Mississippi board says county can move Confederate statue
COLUMBUS, Miss. (AP) — A state board in Mississippi has unanimously approved a permit for a Confederate monument to be moved from a county courthouse to a cemetery.
The Department of Archives and History board acted Friday on the request from Lowndes County, nearly four months after the county’s supervisors voted to move the statue, the Commercial Dispatch reported. The supervisors’ vote happened as protests against racial injustice were happening across the U.S., and people who picketed outside the Lowndes County Courthouse said the the statue of a Confederate soldier glorified slavery.
County engineer Bob Calvert has been working with Archives and History officials to develop a plan for moving the monument that was erected outside the courthouse in 1912.
“My thought is that we should move it as quickly as we can,” Lowndes County Board of Supervisors President Trip Hairston said after the state board’s Friday vote.

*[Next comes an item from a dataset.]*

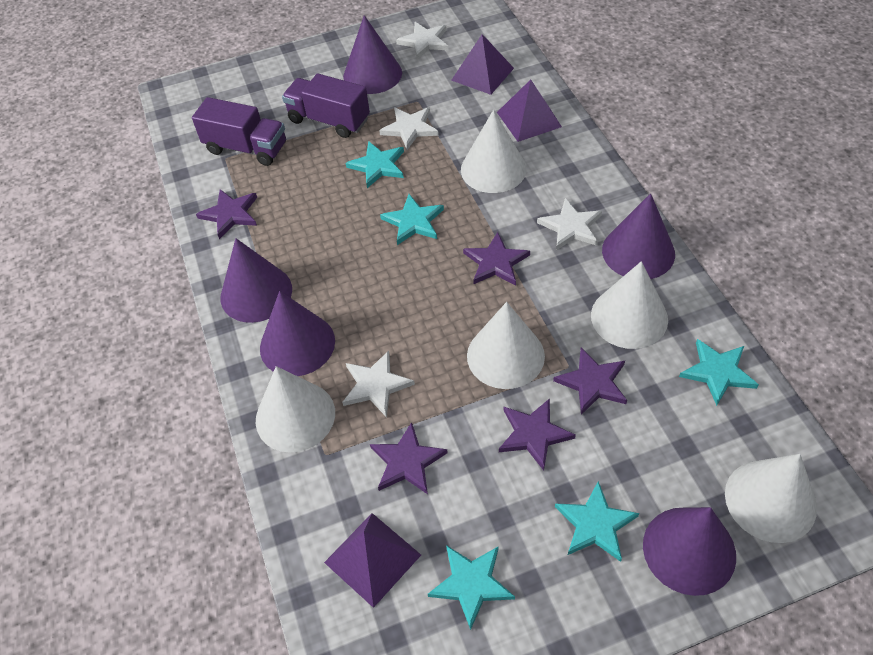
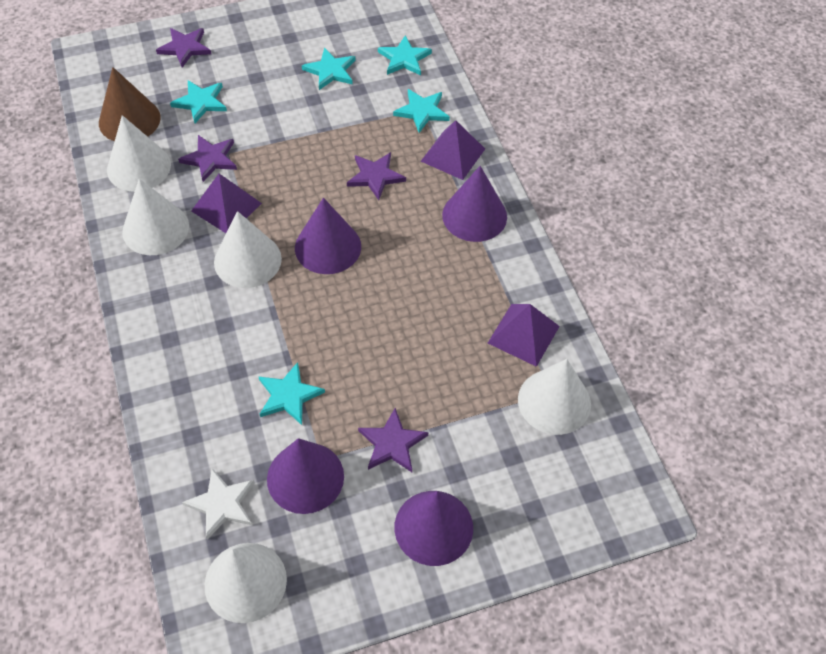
brown cone: none = 0 -> [99,67,161,141] = 1
purple cone: [221,238,292,323] [260,291,335,376] [343,15,402,94] [602,193,675,279] [643,507,736,596] = 5 -> [267,438,344,514] [295,198,361,274] [394,491,473,566] [442,166,507,242] = 4
purple star: [196,189,257,239] [370,422,448,494] [463,232,530,286] [499,398,576,471] [553,348,627,415] = 5 -> [156,28,211,68] [178,135,237,182] [347,152,406,200] [358,408,428,472] = 4
purple truck: [192,97,286,166] [282,73,370,138] = 2 -> none = 0
white star: [342,351,415,417] [379,107,439,150] [396,22,449,59] [537,198,602,250] = 4 -> [182,468,255,539] = 1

The Southern Poverty Law Center says about 780 Confederate monuments and statues stand on public property in the United States, and at least 50 of those are in Mississippi. Many of the monuments were put up in the early 20th Century, as groups such as United Daughters of the Confederacy pushed a “Lost Cause” narrative that minimized slavery as a central cause of the Civil War.
A Mississippi law enacted in 2004 says no war monument may be “relocated, removed, disturbed, altered, renamed or rededicated.” But the law also says: “The governing body may move the memorial to a more suitable location if it is determined that the location is more appropriate to displaying the monument.”
Supervisors in at least three other Mississippi counties — Washington, Bolivar and Leflore — have voted to move Confederate statues away from courthouses. Those in Lee and Lafayette counties have voted to keep statutes in place. On Tuesday, voters in Forrest County will decide whether to move one.
In mid-July, the University of Mississippi moved a Confederate soldier statue from a prominent spot near the main administration building to a Civil War cemetery in a secluded part of the Oxford campus.
The new site of the Lowndes County monument will be in a city-owned cemetery where both Confederate and Union soldiers are buried. The monument will go near Confederate gravesites, and Lowndes County administrator Jay Fisher said an archaeologist from Archives and History will ensure that no remains are disturbed.
Fisher said that after bids for disassembly, transport and site preparation are awarded, the relocation will be done in stages. Hairston said the work could take about six months.